Calvin’s stuck, not just because of his financial situation, but his inability to make something happen. As he sits in his car “waiting at the lights on the way home, I look at myself in the rearview mirror. ‘Just do something.’” Moving back home places him in an ambivalent position, where he is no longer taken care of by his parents, but still relies on them for his basic needs. He doesn’t so much revert back to his teenage self but feels as if he has been given permission not to leave it: “I look at my reflection in the doors and am embarrassed that I still dress like a teenager: dirty jeans, T-shirt.” He is invited to the wedding of an old friend from school that he hasn’t talked to in years, and the event is one of the highlights of the novel (he brings his dad as his date, and his dad brings his gun). Calvin can’t shake free from the idea that he is doing something wrong with his life, and that everybody else has somehow magically figured it out: “I’m jealous even of my classmates who seem to have set up miserable lives for themselves. At least they have lives. I’m convinced of this. Any life is better than aimlessness.”
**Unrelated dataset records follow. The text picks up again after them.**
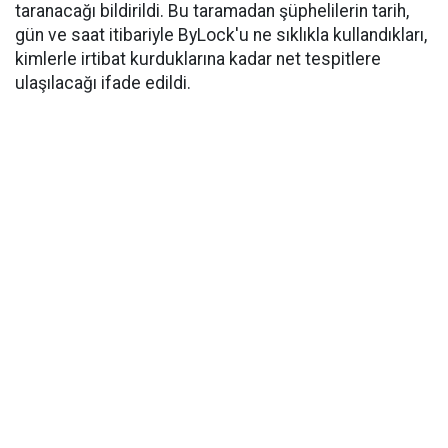
taranacağı bildirildi. Bu taramadan şüphelilerin tarih,
gün ve saat itibariyle ByLock'u ne sıklıkla kullandıkları,
kimlerle irtibat kurduklarına kadar net tespitlere
ulaşılacağı ifade edildi.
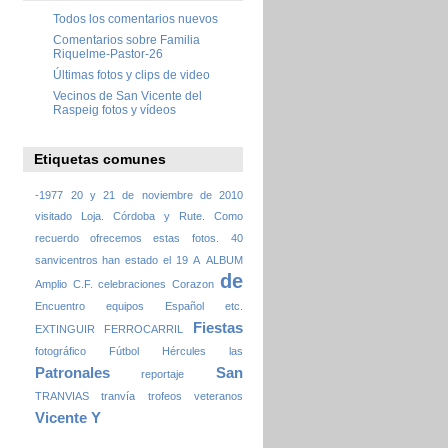
Todos los comentarios nuevos
Comentarios sobre Familia
Riquelme-Pastor-26
Últimas fotos y clips de video
Vecinos de San Vicente del
Raspeig fotos y vídeos
Etiquetas comunes
-1977
20 y 21 de noviembre de 2010
visitado Loja. Córdoba y Rute. Como
recuerdo ofrecemos estas fotos.
40
sanvicentros han estado el 19
A
ALBUM
de
Amplio
C.F.
celebraciones
Corazon
Encuentro
equipos
Español
etc.
Fiestas
EXTINGUIR
FERROCARRIL
fotográfico
Fútbol
Hércules
las
Patronales
San
reportaje
TRANVIAS
tranvía
trofeos
veteranos
Vicente
Y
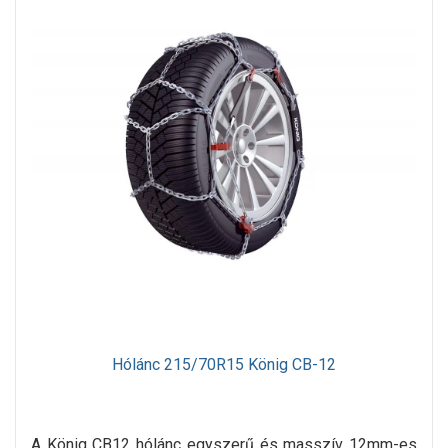
Hólánc 215/70R15 König CB-12
A König CB12 hólánc egyszerű és masszív 12mm-es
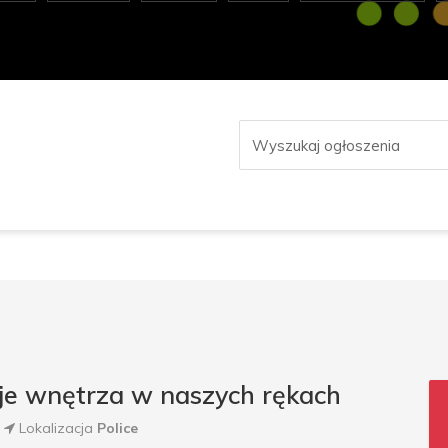
oje wnętrza w naszych rękach
Lokalizacja
Police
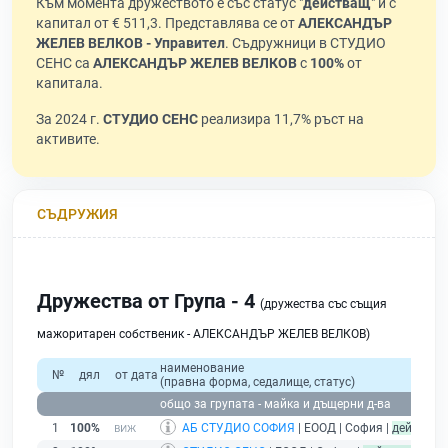
Към момента дружеството е със статус "
действащ
" и с
капитал от € 511,3. Представлява се от
АЛЕКСАНДЪР
ЖЕЛЕВ ВЕЛКОВ - Управител
. Съдружници в СТУДИО
СЕНС са
АЛЕКСАНДЪР ЖЕЛЕВ ВЕЛКОВ
с
100%
от
капитала.
За 2024 г.
СТУДИО СЕНС
реализира 11,7% ръст на
активите.
СЪДРУЖИЯ
Дружества от Група - 4
(дружества със същия
мажоритарен собственик - АЛЕКСАНДЪР ЖЕЛЕВ ВЕЛКОВ)
наименование
№
дял
от дата
(правна форма, седалище, статус)
п
общо за групата - майка и дъщерни д-ва
1
100%
АБ СТУДИО СОФИЯ
| ЕООД | София |
действащ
D’Agostino narrates in a detached, but reflective way, and sentences end almost lyrically, transforming characters’ words from the mundane to the poetic:

“Dad passed his stress test,” Elissa says.
“I know, I say. “He’s downstairs crying about it right now.”
The weeks tumble by. I do not get in their way.

and

“I’ll drive back,” I say. “Jesus.”
“Watch it,” my grandmother says. “He hears you.”

and

“Do you want to know the sex?” he asks. We look at Elissa.
“Let’s be surprised,” she says.

Memory entangles with the present situation: Chip, helping to support the family by paying the mortgage; Calvin, feeling a responsibility to help out, but never quite putting a plan into action; and Elissa, her own teen pregnancy complicating the tenuous family situation. Calvin can’t find a present, mostly because returning home forces him to live in a nebulous shadow of the past. Memory is everywhere, and he spends a considerable time writing in his own journal, if not changing the situation, at least trying to understand it:

When I was thirteen, I played a year of Little League baseball. Mostly as an unspoken favor to my father. They stuck me in right field, the only position where I might possibly avoid all contact with the ball. I batted seventh in the order. Once, during a game toward the end of the season, a fastball hit me square in the nose, knocking the plastic helmet off my head and splaying me out in the dirt. When I came to, I could taste blood in my mouth. My father was squatting over me, along with Coach Ruggiero and half the team. He put his hand under my head, told me not to move. I didn’t want to get up. I would’ve stayed there forever. I have never felt as safe as I did lying there with a broken nose.”

D’Agostino tackles that current economic clime, where return home is a narrative of post adolescence. The writing is in the vein of Dave Eggers and Jeffrey Eugenides, and shows Cal's inability to change the stagnant situation of his life.